Psychedelic art is perhaps one of the very most overused visual styles in design, corporate advertising, and popular culture, particularly within our digital age. We usually dismiss trippy or psychedelic art as cheesy or mundane. Still, if we go back in time to when psychedelic art originally appeared, we're able to learn some fascinating facts about the movement that alters our minds.
Psychedelic art was more than simply an aesthetic reflection of the artists' trippy-hippy experiences. Hallucinogenic substances like LSD or mescaline inspired it. To comprehend all aspects of psychedelic art, we ought to rise above lava-lamp decorations and hallucinogenic excursions to the heart of the American social and political backdrop of the 1960s, once the counterculture movement was forming.
The World Of Psychedelic Art
Let's face it: once we think about Trippy Drawing, the very first thing that springs to mind is rock music from the 1960s and 1970s and, of course, drugs.
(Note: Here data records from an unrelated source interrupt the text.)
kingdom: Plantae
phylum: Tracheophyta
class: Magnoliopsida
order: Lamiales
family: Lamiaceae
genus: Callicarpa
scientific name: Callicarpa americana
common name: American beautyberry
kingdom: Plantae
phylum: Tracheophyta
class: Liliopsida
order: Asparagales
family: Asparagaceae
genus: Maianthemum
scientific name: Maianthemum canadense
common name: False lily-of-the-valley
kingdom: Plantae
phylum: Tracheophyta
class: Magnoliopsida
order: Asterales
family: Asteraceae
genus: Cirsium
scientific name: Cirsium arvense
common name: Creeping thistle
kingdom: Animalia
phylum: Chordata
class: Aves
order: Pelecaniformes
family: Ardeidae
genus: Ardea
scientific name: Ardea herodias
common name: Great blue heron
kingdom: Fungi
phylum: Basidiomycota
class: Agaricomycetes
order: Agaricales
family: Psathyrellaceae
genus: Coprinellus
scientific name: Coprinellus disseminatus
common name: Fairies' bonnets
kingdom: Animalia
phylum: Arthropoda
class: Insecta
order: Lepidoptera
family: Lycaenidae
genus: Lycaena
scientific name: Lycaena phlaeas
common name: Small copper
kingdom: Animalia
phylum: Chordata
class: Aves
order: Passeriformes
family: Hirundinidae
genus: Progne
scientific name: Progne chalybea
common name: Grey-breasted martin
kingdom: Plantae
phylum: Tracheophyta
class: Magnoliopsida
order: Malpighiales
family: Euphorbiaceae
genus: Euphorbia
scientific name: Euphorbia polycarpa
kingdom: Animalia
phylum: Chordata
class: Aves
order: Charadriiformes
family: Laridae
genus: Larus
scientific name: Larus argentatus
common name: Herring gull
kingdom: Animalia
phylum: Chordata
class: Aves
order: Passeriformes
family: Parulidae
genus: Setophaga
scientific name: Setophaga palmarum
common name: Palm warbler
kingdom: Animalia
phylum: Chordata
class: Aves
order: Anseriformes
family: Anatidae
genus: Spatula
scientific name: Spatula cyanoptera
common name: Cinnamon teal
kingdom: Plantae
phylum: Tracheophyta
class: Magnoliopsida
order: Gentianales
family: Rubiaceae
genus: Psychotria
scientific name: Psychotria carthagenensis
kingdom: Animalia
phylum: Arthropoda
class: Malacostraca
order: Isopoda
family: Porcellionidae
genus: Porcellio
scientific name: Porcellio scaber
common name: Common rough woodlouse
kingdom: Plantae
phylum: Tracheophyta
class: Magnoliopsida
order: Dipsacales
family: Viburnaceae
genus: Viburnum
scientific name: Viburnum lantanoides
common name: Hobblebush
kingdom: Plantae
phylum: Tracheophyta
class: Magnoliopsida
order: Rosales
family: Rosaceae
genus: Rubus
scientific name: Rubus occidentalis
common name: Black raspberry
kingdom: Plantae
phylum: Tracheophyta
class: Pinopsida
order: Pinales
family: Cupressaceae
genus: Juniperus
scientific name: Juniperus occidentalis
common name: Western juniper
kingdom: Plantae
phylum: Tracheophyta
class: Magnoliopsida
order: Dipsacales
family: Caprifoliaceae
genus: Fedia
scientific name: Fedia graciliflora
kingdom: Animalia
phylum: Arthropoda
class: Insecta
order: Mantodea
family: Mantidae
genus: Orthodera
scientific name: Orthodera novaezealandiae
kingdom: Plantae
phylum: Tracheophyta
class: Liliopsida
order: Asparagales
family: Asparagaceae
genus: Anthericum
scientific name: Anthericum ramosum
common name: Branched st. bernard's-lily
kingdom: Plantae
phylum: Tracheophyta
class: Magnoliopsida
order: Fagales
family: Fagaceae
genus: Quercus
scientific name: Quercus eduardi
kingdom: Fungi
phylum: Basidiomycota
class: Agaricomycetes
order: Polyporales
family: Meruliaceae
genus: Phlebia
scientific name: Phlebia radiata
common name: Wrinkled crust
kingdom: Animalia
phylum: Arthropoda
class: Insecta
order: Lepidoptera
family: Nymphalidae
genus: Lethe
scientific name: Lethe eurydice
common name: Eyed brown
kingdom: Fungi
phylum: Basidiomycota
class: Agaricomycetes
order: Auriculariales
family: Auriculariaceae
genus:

However, the whole psychedelic art movement existed well before psychedelic rock became popular. Throughout art history, many efforts have been built to liberate the creative process from logical constraints, and artists have been tinkering with mind-altering drugs for millennia.
Let's recall romanticism, whose philosophy was on the basis of the investigation of the creative with the casual aid of absinthe or opium, or surrealism and the psychoanalytic notion of the subconscious. However, it was Albert Hoffman's finding of LSD, that was welcomed by artists who found inspiration in the liberating experiences that only drugs would bring, that unquestionably prompted the creation of psychedelic art as we realize it.
The web link flanked by hallucinogenic drugs and psychedelic art resulted in harsh condemnation of the approach since it absolutely was perceived as just an effort to reproduce the artist's sensory and visual experiences while on drugs, without further artistic merit. Those that were more receptive to the brand new trend and less snobby about it saw a link between psychedelic art and past styles like Art Nouveau, Op-art, and even surrealism.